____ DATA FOR THIS TASK

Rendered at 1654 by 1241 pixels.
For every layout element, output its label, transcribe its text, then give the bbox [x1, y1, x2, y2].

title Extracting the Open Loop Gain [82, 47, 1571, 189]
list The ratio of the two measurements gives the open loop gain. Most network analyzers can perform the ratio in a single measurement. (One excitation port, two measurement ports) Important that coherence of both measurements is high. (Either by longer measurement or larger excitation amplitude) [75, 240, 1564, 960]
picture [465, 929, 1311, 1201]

________

▸ **STATED GOAL**
Copy every line of the entries above, character for character.

▸ **ANSWER TO THIS PROBLEM**
Rendered at 1654 by 1241 pixels.
For every layout element, output its label, transcribe its text, then give the bbox [x1, y1, x2, y2].

title Extracting the Open Loop Gain [82, 47, 1571, 189]
list The ratio of the two measurements gives the open loop gain. Most network analyzers can perform the ratio in a single measurement. (One excitation port, two measurement ports) Important that coherence of both measurements is high. (Either by longer measurement or larger excitation amplitude) [75, 240, 1564, 960]
picture [465, 929, 1311, 1201]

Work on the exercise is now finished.